Although virtually every reader who picks up this book knows what happened, Frost does a nice job recounting the details that set the stage for Fisk's climactic swat and, ultimately, Cincinnati's come-from-behind victory in Game 7. I particularly enjoyed the book's portrayal of Reds manager Sparky Anderson's mental gymnastics in the eighth inning, when the Red Sox sent lefty Bernie Carbo to pinch hit with two men on base. Although Anderson's gut was telling him to yank his pitcher, righthanded fireballer Rawly Eastwick, and insert southpaw Will McEnaney, Anderson stuck with Eastwick, who served up Carbo's three-run homer to tie the game.
Although the play-by-play provides logical structure, the human tales carry this narrative.

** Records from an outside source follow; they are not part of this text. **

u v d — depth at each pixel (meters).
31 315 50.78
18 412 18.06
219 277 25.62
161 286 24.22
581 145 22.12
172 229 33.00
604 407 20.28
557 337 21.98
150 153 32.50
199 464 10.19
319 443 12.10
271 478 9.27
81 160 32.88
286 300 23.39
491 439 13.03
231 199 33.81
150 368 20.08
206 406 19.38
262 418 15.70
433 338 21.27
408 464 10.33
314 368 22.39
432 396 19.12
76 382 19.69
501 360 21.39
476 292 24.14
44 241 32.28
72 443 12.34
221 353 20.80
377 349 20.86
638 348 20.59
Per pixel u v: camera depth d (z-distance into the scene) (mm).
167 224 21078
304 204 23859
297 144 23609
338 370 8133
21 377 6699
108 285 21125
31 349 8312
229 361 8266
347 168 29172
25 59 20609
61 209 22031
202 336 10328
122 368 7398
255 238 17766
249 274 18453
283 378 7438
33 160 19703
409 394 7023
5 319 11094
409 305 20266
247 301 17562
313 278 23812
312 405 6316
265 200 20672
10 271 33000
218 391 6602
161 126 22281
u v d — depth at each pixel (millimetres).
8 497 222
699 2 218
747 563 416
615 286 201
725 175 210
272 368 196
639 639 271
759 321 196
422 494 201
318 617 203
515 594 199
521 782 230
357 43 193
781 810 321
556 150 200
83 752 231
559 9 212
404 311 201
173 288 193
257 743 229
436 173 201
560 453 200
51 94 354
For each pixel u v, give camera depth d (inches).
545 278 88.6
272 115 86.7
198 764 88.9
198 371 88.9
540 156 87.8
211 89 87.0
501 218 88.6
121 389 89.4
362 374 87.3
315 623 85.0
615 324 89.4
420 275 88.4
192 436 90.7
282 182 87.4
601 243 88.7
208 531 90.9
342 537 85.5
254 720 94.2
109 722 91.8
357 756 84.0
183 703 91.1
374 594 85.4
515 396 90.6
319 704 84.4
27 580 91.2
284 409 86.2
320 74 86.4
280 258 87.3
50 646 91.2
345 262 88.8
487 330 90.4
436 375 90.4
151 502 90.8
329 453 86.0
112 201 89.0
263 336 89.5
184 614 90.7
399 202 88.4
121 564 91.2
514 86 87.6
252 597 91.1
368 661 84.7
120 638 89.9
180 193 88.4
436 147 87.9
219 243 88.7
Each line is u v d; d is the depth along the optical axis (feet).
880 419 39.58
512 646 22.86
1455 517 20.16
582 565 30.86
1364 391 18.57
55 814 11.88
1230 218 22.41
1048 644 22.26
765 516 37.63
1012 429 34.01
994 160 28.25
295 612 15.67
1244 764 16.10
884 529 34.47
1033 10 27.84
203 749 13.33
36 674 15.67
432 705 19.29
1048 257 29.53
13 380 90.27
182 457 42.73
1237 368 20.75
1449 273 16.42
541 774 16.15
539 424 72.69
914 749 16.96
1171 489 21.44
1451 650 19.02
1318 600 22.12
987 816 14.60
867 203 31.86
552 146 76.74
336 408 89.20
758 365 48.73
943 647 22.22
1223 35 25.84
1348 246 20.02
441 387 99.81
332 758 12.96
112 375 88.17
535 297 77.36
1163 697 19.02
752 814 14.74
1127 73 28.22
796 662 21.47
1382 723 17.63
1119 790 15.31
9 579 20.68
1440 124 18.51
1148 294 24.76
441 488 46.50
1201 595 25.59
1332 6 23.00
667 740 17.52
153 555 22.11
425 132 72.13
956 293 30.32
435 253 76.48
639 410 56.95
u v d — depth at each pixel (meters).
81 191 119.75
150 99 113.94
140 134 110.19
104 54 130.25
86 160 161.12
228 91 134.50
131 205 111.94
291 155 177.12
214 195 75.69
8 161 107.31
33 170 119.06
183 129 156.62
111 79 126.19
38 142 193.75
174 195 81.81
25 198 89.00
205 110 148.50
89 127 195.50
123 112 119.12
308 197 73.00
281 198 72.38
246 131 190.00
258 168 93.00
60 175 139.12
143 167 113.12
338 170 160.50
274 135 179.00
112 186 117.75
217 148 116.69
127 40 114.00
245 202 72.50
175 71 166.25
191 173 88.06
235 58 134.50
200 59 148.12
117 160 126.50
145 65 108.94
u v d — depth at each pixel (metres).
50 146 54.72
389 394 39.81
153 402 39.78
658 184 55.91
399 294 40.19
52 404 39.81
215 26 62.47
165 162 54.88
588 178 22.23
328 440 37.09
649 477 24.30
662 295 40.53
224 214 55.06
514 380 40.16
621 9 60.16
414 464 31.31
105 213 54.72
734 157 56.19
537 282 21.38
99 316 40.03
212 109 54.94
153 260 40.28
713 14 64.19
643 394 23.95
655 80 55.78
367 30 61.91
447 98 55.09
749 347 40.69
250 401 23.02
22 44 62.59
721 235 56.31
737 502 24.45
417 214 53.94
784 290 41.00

Perhaps most compelling is the story of Tiant, the Cuban hurler who rose to stardom after the Red Sox rescued him from baseball's scrap heap. While claiming victories on the field, Tiant experiences personal triumph in the summer of '75 when, before a media throng at Boston's Logan Airport, he reunites with his parents, Luis Sr. and Isabel, who had been trapped in their native land by Fidel Castro's regime. Further from the spotlight, Frost recounts the kinship between Anderson and Carbo, a talented but troubled former Reds outfielder who grew up with an alcoholic father and battled substance abuse himself.
After describing the timely Cincinnati hits - and questionable moves by Red Sox manager Darrell Johnson - that produced the Reds' 4-3 victory in Game 7, Frost explores subsequent events, in particular the demise of baseball's reserve clause and the dawn of free agency, that eventually toppled the Reds and Red Sox from the elite perch they occupied in October 1975. The book also tracks the divergent paths of the Game 6 protagonists into the present day.
As with "The Greatest Game Ever Played" and "The Match," two books I thoroughly enjoyed, my quibbles with "Game Six" are minor. Frost reveals he's not a New Englander when he refers to Boston's North End, the city's well-known Italian quarter, as the "North Side" and places Pawtucket, home of the Red Sox' longtime minor-league affiliate, in Massachusetts rather than Rhode Island. Similarly, he calls the Reds' former playing field "Riverfront Park" instead of Riverfront Stadium. But these foul balls do little to subtract from an enjoyable read.